E-Line then showed off just how detailed their builder can get, making a platformer level before my eyes (sped up in the interest of time). The different game modes like the platformer, RTS, racing, etc each have their own assets which can be plugged into the builder, allowing you to mix and match the aesthetic of the assets to your liking.
The builder itself has been designed to replicate Unity, as The Endless Mission is basically training for how to work your way up to building games in that program. As the video flashes along I see how models can be added and programmed so that certain button presses result in certain actions, like using space bar to jump. I see how environments can be built and then given commands, like adding a floating platform that slides back and forth.

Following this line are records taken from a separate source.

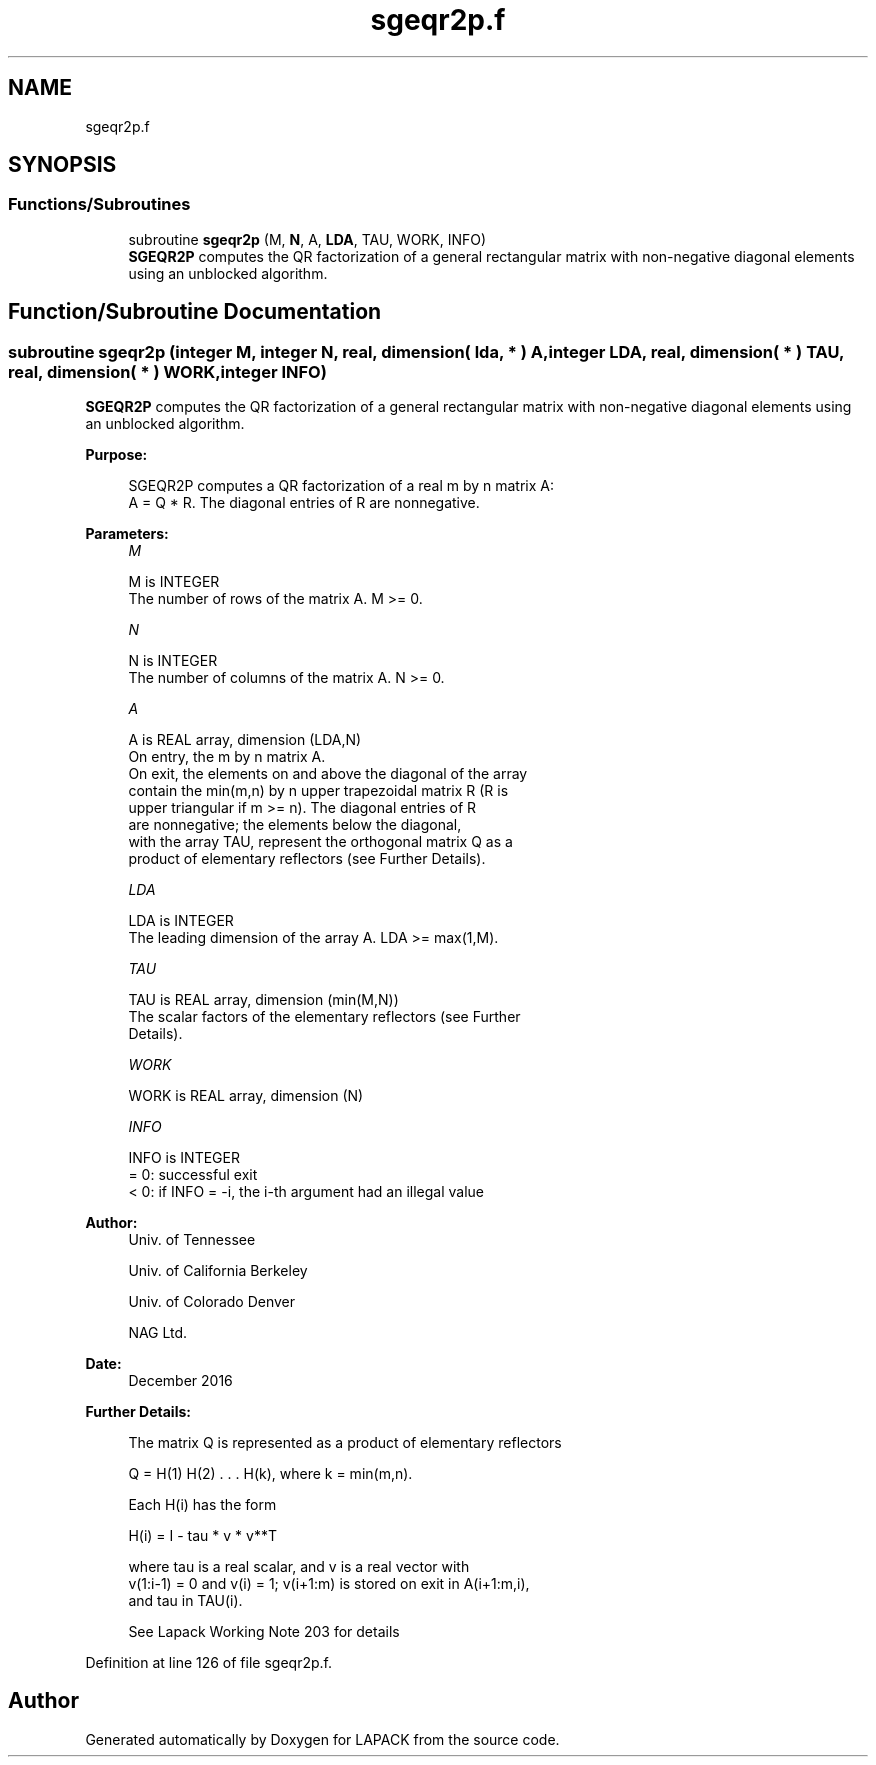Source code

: .TH "sgeqr2p.f" 3 "Tue Nov 14 2017" "Version 3.8.0" "LAPACK" \" -*- nroff -*-
.ad l
.nh
.SH NAME
sgeqr2p.f
.SH SYNOPSIS
.br
.PP
.SS "Functions/Subroutines"

.in +1c
.ti -1c
.RI "subroutine \fBsgeqr2p\fP (M, \fBN\fP, A, \fBLDA\fP, TAU, WORK, INFO)"
.br
.RI "\fBSGEQR2P\fP computes the QR factorization of a general rectangular matrix with non-negative diagonal elements using an unblocked algorithm\&. "
.in -1c
.SH "Function/Subroutine Documentation"
.PP 
.SS "subroutine sgeqr2p (integer M, integer N, real, dimension( lda, * ) A, integer LDA, real, dimension( * ) TAU, real, dimension( * ) WORK, integer INFO)"

.PP
\fBSGEQR2P\fP computes the QR factorization of a general rectangular matrix with non-negative diagonal elements using an unblocked algorithm\&.  
.PP
\fBPurpose: \fP
.RS 4

.PP
.nf
 SGEQR2P computes a QR factorization of a real m by n matrix A:
 A = Q * R. The diagonal entries of R are nonnegative.
.fi
.PP
 
.RE
.PP
\fBParameters:\fP
.RS 4
\fIM\fP 
.PP
.nf
          M is INTEGER
          The number of rows of the matrix A.  M >= 0.
.fi
.PP
.br
\fIN\fP 
.PP
.nf
          N is INTEGER
          The number of columns of the matrix A.  N >= 0.
.fi
.PP
.br
\fIA\fP 
.PP
.nf
          A is REAL array, dimension (LDA,N)
          On entry, the m by n matrix A.
          On exit, the elements on and above the diagonal of the array
          contain the min(m,n) by n upper trapezoidal matrix R (R is
          upper triangular if m >= n). The diagonal entries of R
          are nonnegative; the elements below the diagonal,
          with the array TAU, represent the orthogonal matrix Q as a
          product of elementary reflectors (see Further Details).
.fi
.PP
.br
\fILDA\fP 
.PP
.nf
          LDA is INTEGER
          The leading dimension of the array A.  LDA >= max(1,M).
.fi
.PP
.br
\fITAU\fP 
.PP
.nf
          TAU is REAL array, dimension (min(M,N))
          The scalar factors of the elementary reflectors (see Further
          Details).
.fi
.PP
.br
\fIWORK\fP 
.PP
.nf
          WORK is REAL array, dimension (N)
.fi
.PP
.br
\fIINFO\fP 
.PP
.nf
          INFO is INTEGER
          = 0: successful exit
          < 0: if INFO = -i, the i-th argument had an illegal value
.fi
.PP
 
.RE
.PP
\fBAuthor:\fP
.RS 4
Univ\&. of Tennessee 
.PP
Univ\&. of California Berkeley 
.PP
Univ\&. of Colorado Denver 
.PP
NAG Ltd\&. 
.RE
.PP
\fBDate:\fP
.RS 4
December 2016 
.RE
.PP
\fBFurther Details: \fP
.RS 4

.PP
.nf
  The matrix Q is represented as a product of elementary reflectors

     Q = H(1) H(2) . . . H(k), where k = min(m,n).

  Each H(i) has the form

     H(i) = I - tau * v * v**T

  where tau is a real scalar, and v is a real vector with
  v(1:i-1) = 0 and v(i) = 1; v(i+1:m) is stored on exit in A(i+1:m,i),
  and tau in TAU(i).

 See Lapack Working Note 203 for details
.fi
.PP
 
.RE
.PP

.PP
Definition at line 126 of file sgeqr2p\&.f\&.
.SH "Author"
.PP 
Generated automatically by Doxygen for LAPACK from the source code\&.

I asked E-Line a few questions about The Endless Mission, though it’s hard to get concrete answers as much of the design is fluid as the game heads into early access. Building a community feels like a monumental task and something that is important to the game. Likewise, curation and making sure that the best work is rising to the top feels like an equally pressing task. Luckily, E-Line seemed like they’d been discussing these things themselves, believing that their fit in the market would help draw people to The Endless Mission and putting an emphasis on sharing the best content.
The Endless Mission is definitely interesting, though I think the true test of the game won’t be something accomplished by the developers, but rather by the community. Game designers have been building great games using all kinds of different software. Hotline Miami was built using GameMaker, To The Mon was built using RPG-maker. Maybe we’ll see a game of this stature that was built using The Endless Mission, or (perhaps more likely) someone will be building games in Unity but learned how to do so because they started with this.
The Endless Mission will enter Early Access on Steam in 2019.